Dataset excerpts
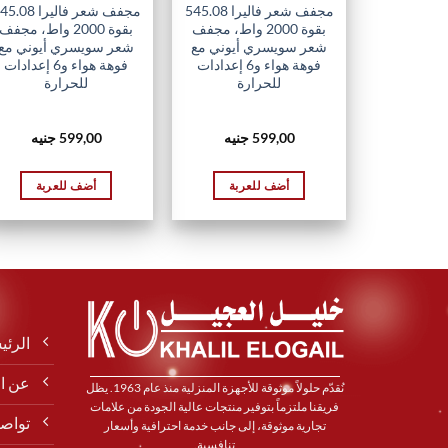
مجفف شعر فاليرا 545.08
مجفف شعر فاليرا 08
بقوة 2000 واط، مجفف
بقوة 2000 واط، مجفف
شعر سويسري أيوني مع
شعر سويسري أيوني مع
فوهة هواء و6 إعدادات
فوهة هواء و6 إعدادات
للحرارة
للحرارة
599,00
جنيه
599,00
جنيه
أضف للعربة
أضف للعربة
الرئي
عن ا
نُقدّم حلولاً موثوقة للأجهزة المنزلية منذ عام 1963. يظل
فريقنا ملتزماً بتوفير منتجات عالية الجودة من علامات
تواصل
تجارية موثوقة، إلى جانب خدمة احترافية وأسعار
تنافسية.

[Your instructions]: Should a record include a picture, omit it from your copy and return the rest unchanged.

[Task output]:
مجفف شعر فاليرا 545.08
مجفف شعر فاليرا 08
بقوة 2000 واط، مجفف
بقوة 2000 واط، مجفف
شعر سويسري أيوني مع
شعر سويسري أيوني مع
فوهة هواء و6 إعدادات
فوهة هواء و6 إعدادات
للحرارة
للحرارة
599,00
جنيه
599,00
جنيه
أضف للعربة
أضف للعربة
الرئي
عن ا
نُقدّم حلولاً موثوقة للأجهزة المنزلية منذ عام 1963. يظل
فريقنا ملتزماً بتوفير منتجات عالية الجودة من علامات
تواصل
تجارية موثوقة، إلى جانب خدمة احترافية وأسعار
تنافسية.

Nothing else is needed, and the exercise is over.